Opinion: Self-government is not a right, but a duty

Katelyn Fecteau

Michael J. Doyle

A ’16

[email protected]

We have lost, if we ever had it, the democratic nature of our republic. I think this should be a period free from corruption, both illegal and legal (through lax or non-existent campaign finance laws). From foreign interference to collusion in our elections, we have seen a degradation of American democratic institutions in my lifetime. To be a truly free society, we must have influence over those who represent us and the due diligence to use that power responsibly by holding them accountable. As misguided and flawed as any human beings on this planet, our Founding Fathers (and mothers) actualized as best they could the idea of a free and open society.

The 18th century seems so distant and the concessions (such as slavery) that seem so disparate to the ideals of liberty, self-government and (relative) toleration beg us to ask, why should we respect these men and the supposed freedom they stood for? To follow a question with a question, how can our leaders and citizens in the present tout these United States as a free and open society when our contradictions are as bad if not worse (in scale, at least)?

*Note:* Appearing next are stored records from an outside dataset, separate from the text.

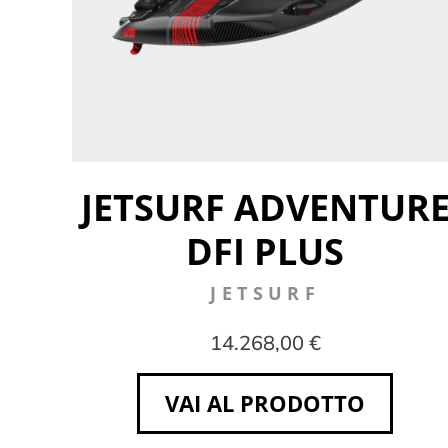
JETSURF ADVENTUR
DFI PLUS
JETSURF
14.268,00 €
VAI AL PRODOTTO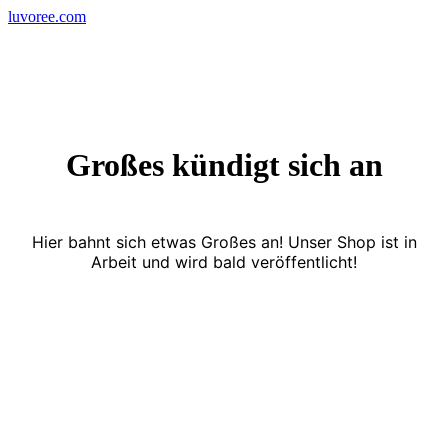
Skip
luvoree.com
to
content
Großes kündigt sich an
Hier bahnt sich etwas Großes an! Unser Shop ist in
Arbeit und wird bald veröffentlicht!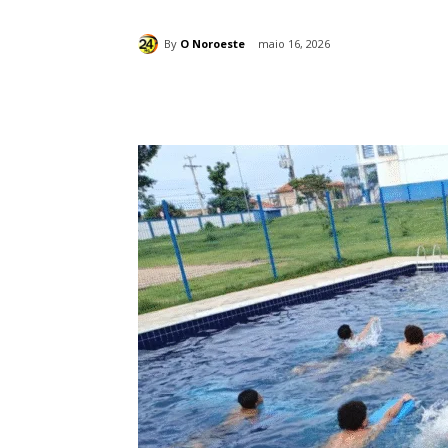
By
O Noroeste
maio 16, 2026
Compartilhado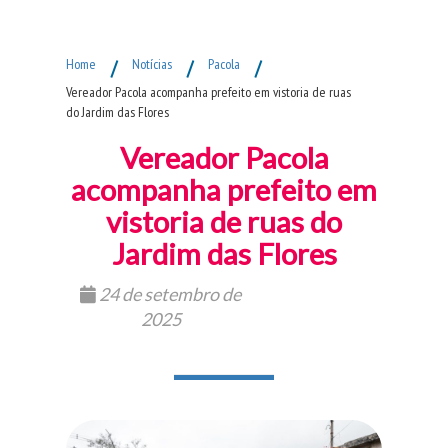
Fim do Menu Principal
Home
/
Notícias
/
Pacola
/
Vereador Pacola acompanha prefeito em vistoria de ruas
do Jardim das Flores
Vereador Pacola
acompanha prefeito em
vistoria de ruas do
Jardim das Flores
24 de setembro de
2025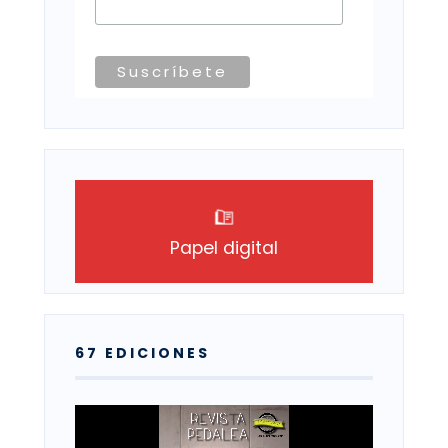
Papel digital
67 EDICIONES
Reproductor
de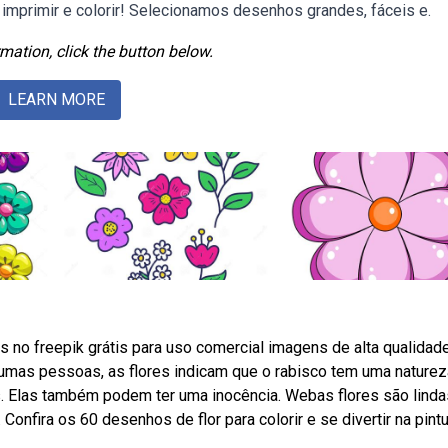
mprimir e colorir! Selecionamos desenhos grandes, fáceis e.
mation, click the button below.
LEARN MORE
 no freepik grátis para uso comercial imagens de alta qualidade
gumas pessoas, as flores indicam que o rabisco tem uma naturez
ns. Elas também podem ter uma inocência. Webas flores são linda
onfira os 60 desenhos de flor para colorir e se divertir na pintu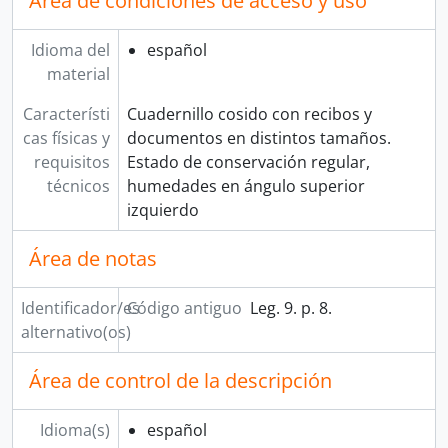
Área de condiciones de acceso y uso
Idioma del
español
material
Característi
Cuadernillo cosido con recibos y
cas físicas y
documentos en distintos tamaños.
requisitos
Estado de conservación regular,
técnicos
humedades en ángulo superior
izquierdo
Área de notas
Identificador/es
Código antiguo
Leg. 9. p. 8.
alternativo(os)
Área de control de la descripción
Idioma(s)
español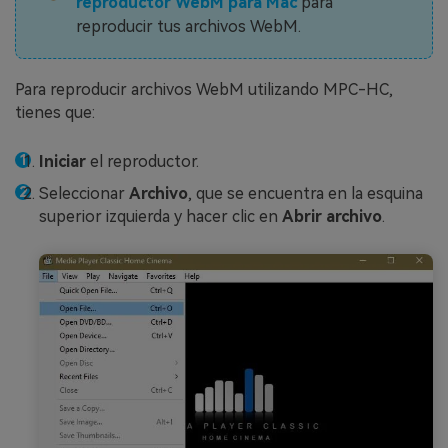
reproductor WebM para Mac
para
reproducir tus archivos WebM.
Para reproducir archivos WebM utilizando MPC-HC,
tienes que:
Iniciar
el reproductor.
Seleccionar
Archivo
, que se encuentra en la esquina
superior izquierda y hacer clic en
Abrir archivo
.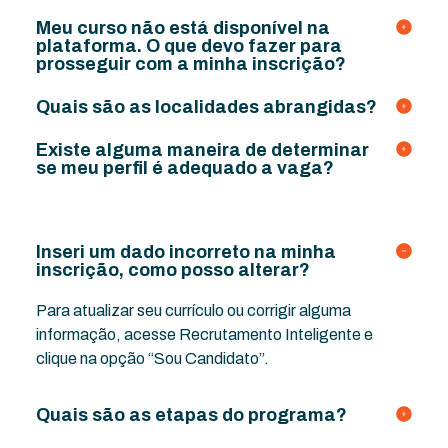
Meu curso não está disponível na
plataforma. O que devo fazer para
prosseguir com a minha inscrição?
Quais são as localidades abrangidas?
Existe alguma maneira de determinar
se meu perfil é adequado a vaga?
Inseri um dado incorreto na minha
inscrição, como posso alterar?
Para atualizar seu currículo ou corrigir alguma
informação, acesse Recrutamento Inteligente e
clique na opção “Sou Candidato”.
Quais são as etapas do programa?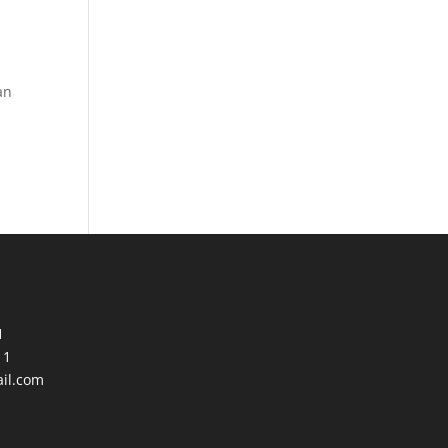
an
1
11
il.com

The world is not black and white, as much as we would like it to be, as much as we try to make it so, it is not. We exist in the grey of morality every day in the choices we make between others and ourselves. That is why we must be unequivocally diligent in our duty to higher thought. It is no small feat. In fact, it could be argued that it is a part of the struggle of our entire species to evolve and adapt to an environment that is experiencing rapid change. Change so rapid that we are not prepared for it. This oath to higher thinking, in regards to the government, must be bound within the ideals of liberty, self-government, toleration and equality. How can we claim to be the world leader of freedom if our people are not free? The creators of our Constitution and the great leaders throughout history that have followed them understood that the Constitution was to be an embodiment of ideas, not merely a textual guide to government. With even the slightest of digging into the creation of our government, one can see that the Constitution is much more than a document which establishes and sets bounds for the government. It is a physical manifestation of the idea of what government should be. With the tools available to them, the founders did the best they could, even though many of them held very contradictory views to what we might (and other founders did) consider to be the definitions of “freedom” and “self-government”.

Self-government is not merely a right, but a duty. To be worthy of the responsibility of deciding which direction our nation goes in, one must have some degree of self-government not in the sense of democracy, but an introspective view of one’s self as to determine the source of one’s thoughts. This requires a great deal of courage and is a pillar upon which an open and democratic society must stand upon. But it is also, and of course I am biased by experience, a path to a richer, more fulfilled life for all citizens.

After the horrible events in Parkland, Florida, I felt obliged to rewrite part of this and to include this disclaimer: the right to be safe in one’s own country is the most basic freedom a society can protect and we are all duty bound not only to protect each other from harm, but to hold accountable the government whose duty it is to protect us. The student survivors of this single mass shooting have turned into activists. These high school students have revived hope in myself and those of us who wish to see the United States be the equal and free nation it can and should be. I couldn’t be more proud of my fellow citizens and all of those activists who have laid the path for them to take action. These patriots are fulfilling their duty not only to themselves, but to the rest of us, to hold the “thoughts and prayers” politicians accountable for all those who have been victims of gun violence in this country. I’ll see y’all on March 24 at the March for Our Lives.